A mass bleaching event in the Indian Ocean turns corals cotton-candy shades of pink and blue

Written by Elizabeth Rauer

The phrase ‘coral-bleaching’ brings to mind ghostly-white skeletons of coral but what we found when we dived on reefs in the British Indian Ocean Territory (BIOT) was something totally different. While surveying reefs in BIOT on the Global Reef Expedition, we encountered a period of warm, calm weather. As the water slowly began to warm to something resembling bath water, the coral started to bleach. What surprised us most about the bleaching was that some corals turned vibrant cotton-candy shades of pink and blue.


We are now in the middle of a global coral bleaching event – only the third one in recorded history – and with El Nino conditions predicted to persist well into 2016, bleaching could get even worse. Earlier this year we reported a mass bleaching in the Indian Ocean – the first of the year, and perhaps a sign of worse to come. Early reports estimate that up to 1/3 of coral reefs around the globe could bleach within the next year.

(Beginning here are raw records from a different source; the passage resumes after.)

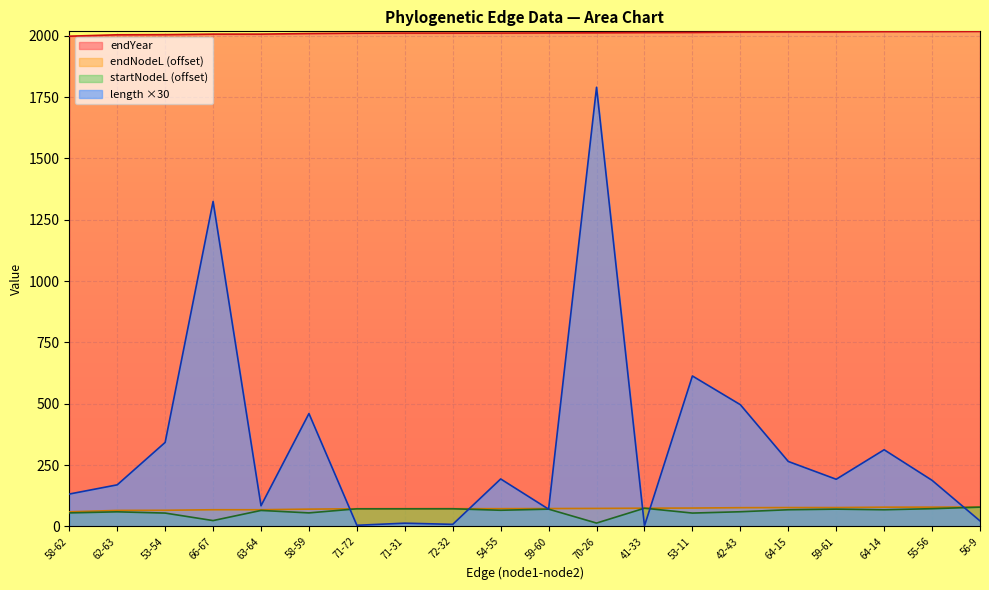

True or false: endNodeL and endYear intersect in this chart.

False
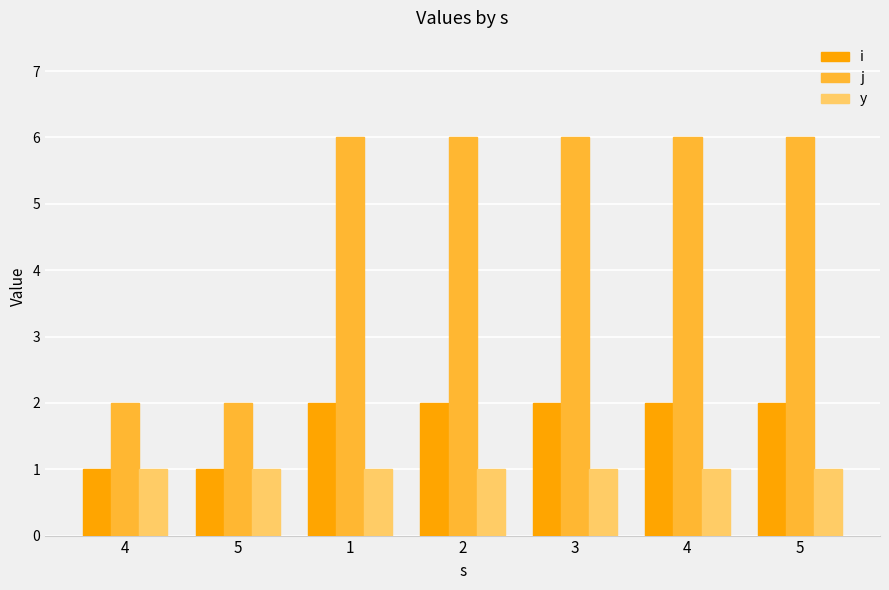

How many series are shown in this chart?

3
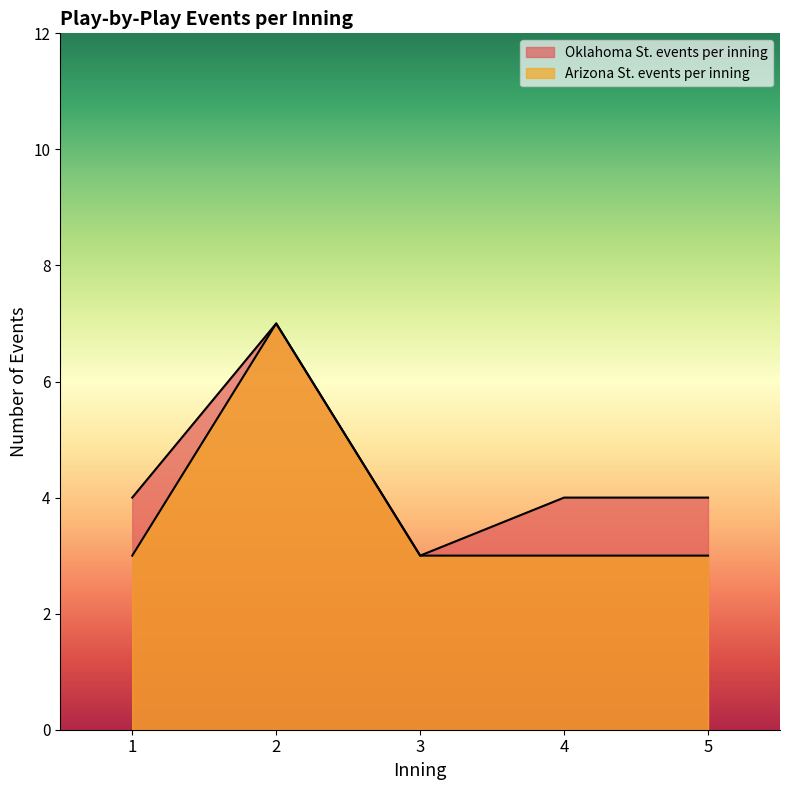

What are all the series names shown in the legend?

Oklahoma St. events per inning, Arizona St. events per inning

Corals have a co-dependent relationship with symbiotic algae called zooxanthellae. Bleaching occurs when corals become stressed and lose the symbiotic algae (or just their pigments) that live inside coral tissue, often caused by prolonged exposure to unusually warm water. Theories abound as to exactly why corals and their symbiotic algae separate under stress. In some cases it could be that the algae are in search of a more hospitable home, or it could be the corals expel their algae in hopes of finding another better suited to their current conditions (zooxanthellae release a dangerous amount of free radicals when stressed, and some clades are better at dealing with high temperatures than others). Bleaching also appears to be associated with a number of other stressors, such as light exposure or pollution, which may make the corals more susceptible to bleaching when warm waters do occur.

Whatever the reason for bleaching, when a coral loses their symbiotic algae, they also lose their color. Most of the brilliant colors of coral come from the algae that live inside their tissues. However, the bright blues and pinks we saw corals displaying in BIOT came from chromophores inside the coral tissue.

Chromatophores are pigmented or light-reflecting proteins many corals possess. Scientists believe these proteins can act as coral sunscreen. Some chromatophores absorb potentially harmful light of one color (wavelength) and emit (fluoresce) a different (lower energy wavelength) color. There are more than 85 fluorescent pigments that are produced by corals, they usually appear blue, green, yellow or red, and will glow when viewed with certain types of lights (check out some amazing images of fluorescing corals from iLCP photographer Jürgen Freund). When a coral is stressed, fluorescence rapidly declines. If the coral can acclimate, fluorescence will slowly recover to pre-stress levels. However, if the coral bleaches, fluorescence will dramatically increase to compensate for the substantial loss of symbiotic algae that would otherwise shade the coral from harmful UV light.

Most bleaching events are predominately due to increases in temperature. Here, due to the extreme water clarity and calm conditions, light played a major role in the bleaching – and this may be why the corals increased their production of chromatophores (and why we saw such brilliantly colored corals).

Once corals bleach, they only have a short period of time to recover before they die of starvation. Fortunately for the reefs in BIOT, cooler waters retuned within a few weeks and our scientists believe this enabled most of the corals to recover. We only hope that many other reefs affected by the global bleaching event will be so lucky.